The Purpose and Pain of Azure Resource Locks

Azure Resource locks are a feature available in Azure to prevent the removal or change of resources within an Azure tenant (depending on which type of lock is applied). They can be applied to subscriptions, resource groups or just individual resources. Doing so essentially overrides any permissions someone has.

An example lock applied directly to a Data Factory resource

There are two types of locks:

Can Not Delete - resource can be modified and read but not deleted, by anyone.
Read Only - resource can’t be modified or deleted but can still be read.

In theory, these are perfect for preventing accidental (or deliberate) deletion of resources in Azure. They don’t prevent the deletion of data though, only operating at the “control plane” of a resource. That still sounds great though. Turn them on everywhere! That’s another layer of security in your cloud data platform. Right?

Digital Asbestos
#

I debated about this heading as I lost my Dad to Asbestosis but I honestly can’t think of a better way to describe this feature, and I’m not that thin-skinned either. A great place to link some info on Asbestos: Action on Asbestos

Azure Resource Locks are NOT as simple and as beneficial as they appear on the surface. Focusing on the CanNotDelete lock, there’s a lot more going on under the hood that we don’t see that also won’t be apparent right away and could severely impact operation of resources at a future date. A lot of these drawbacks are documented in the Azure Resource Locks docs. Here’s a few excerpts:

A cannot-delete lock on a resource group prevents Azure Resource Manager from automatically deleting deployments in the history. If you reach 800 deployments in the history, your deployments will fail.
A cannot-delete lock on the resource group created by Azure Backup Service causes backups to fail. The service supports a maximum of 18 restore points. When locked, the backup service can’t clean up restore points. For more information, see Frequently asked questions-Back up Azure VMs.
A cannot-delete lock on a resource group prevents Azure Machine Learning from autoscaling Azure Machine Learning compute clusters to remove unused nodes.

Not all drawbacks are documented. The most significant impact I’ve came across is with Azure Data Factory’s functionality.

Azure Data Factory
#

As Microsoft’s data orchestration tool in Azure, Data Factory is often central to data platform implementations and a prime candidate for such an Azure Resource lock to be applied.

Applying a CanNotDelete lock to a Data Factory resource, or the resource group it is a member of (as the locks cascade down automatically) means you can no longer remove core components inside Data Factory, such as Linked Services.

Resource lock error

Playing devil’s advocate for a second, I would argue that outside of a development environment I should not be deleting linked services inside Data Factory anyway. These should be managed with a CI/CD pipeline, much like how I describe in a previous series on CI/CD for Azure Data Factory with Azure DevOps.

The problem is that changes in a dev environment need to be propagated to your Test, UAT, and Production environments and in doing so, will fail due to the resource locks.

Triggers too
#

Solving the problem by making Data Factory an exception to resource locks won’t solve the problem entirely either.
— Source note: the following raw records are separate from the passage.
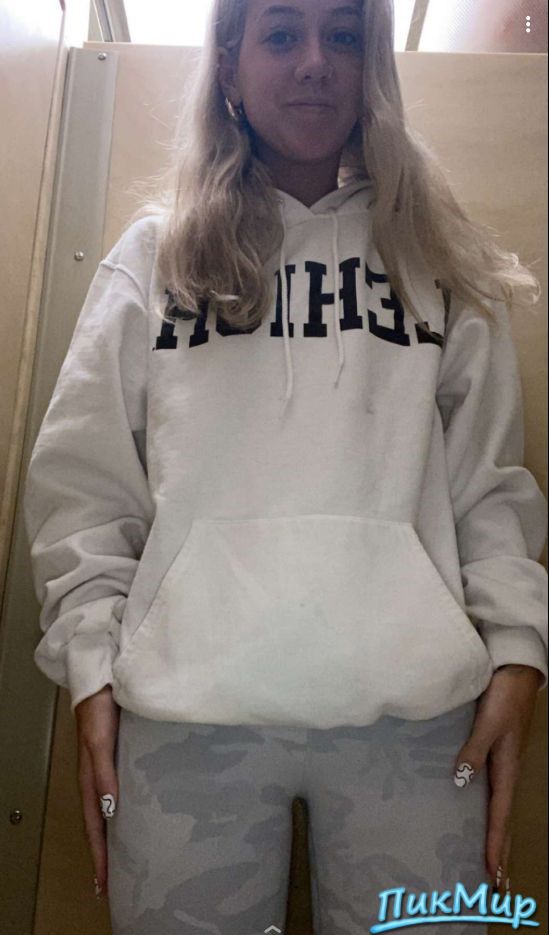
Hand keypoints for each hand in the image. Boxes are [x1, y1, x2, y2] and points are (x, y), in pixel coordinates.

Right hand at [75, 684, 120, 899]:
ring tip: (125, 855)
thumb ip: (104, 772)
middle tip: (113, 881)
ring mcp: (109, 764)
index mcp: (89, 777)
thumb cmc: (98, 706)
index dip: (98, 854)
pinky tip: (139, 811)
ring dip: (114, 833)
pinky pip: (122, 788)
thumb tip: (110, 809)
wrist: (102, 674)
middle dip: (104, 852)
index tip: (103, 884)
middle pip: (99, 822)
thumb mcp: (99, 741)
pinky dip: (126, 807)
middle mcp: (98, 775)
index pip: (93, 825)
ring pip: (109, 807)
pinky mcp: (121, 752)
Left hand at [452, 664, 542, 889]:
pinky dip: (490, 810)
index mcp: (508, 768)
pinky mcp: (495, 751)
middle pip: (503, 818)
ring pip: (498, 807)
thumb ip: (474, 749)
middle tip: (497, 884)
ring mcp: (502, 762)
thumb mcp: (489, 723)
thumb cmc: (503, 697)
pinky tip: (478, 813)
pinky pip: (492, 790)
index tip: (493, 875)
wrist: (514, 671)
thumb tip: (461, 781)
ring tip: (491, 861)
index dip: (496, 845)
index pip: (500, 816)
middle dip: (501, 851)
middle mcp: (506, 770)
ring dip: (495, 834)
If you use an event-based trigger in Data Factory, you’re attaching an Event Hub event to the storage account you want to trigger from. Any changes to that trigger, such as disabling it, removing it, or updating it, will conflict with the resource lock on that storage account.

A BlobCreated event on a storage account

Turn it off and on again
#

Jumping back to when I mention CI/CD pipelines, there’s a way around almost all of these problems. As part of a deployment pipeline we can introduce a step to programmatically remove the necessary resource locks. We can then continue with normal deployment tasks before re-applying them again at the end.

Deleting a lock with the Azure CLI
#

lockid=$(az lock show --name LockSite --resource-group exampleresourcegroup --resource-type Microsoft.Web/sites --resource-name examplesite --output tsv --query id)
az lock delete --ids $lockid

This doesn’t really help us in development though and I think that’s ok. We should have the right RBAC set up on development resources so that someone who doesn’t know what they’re doing, can’t break things easily.

It’s sort of cheating though isn’t it? Turn it off to do what we need then turn it back on.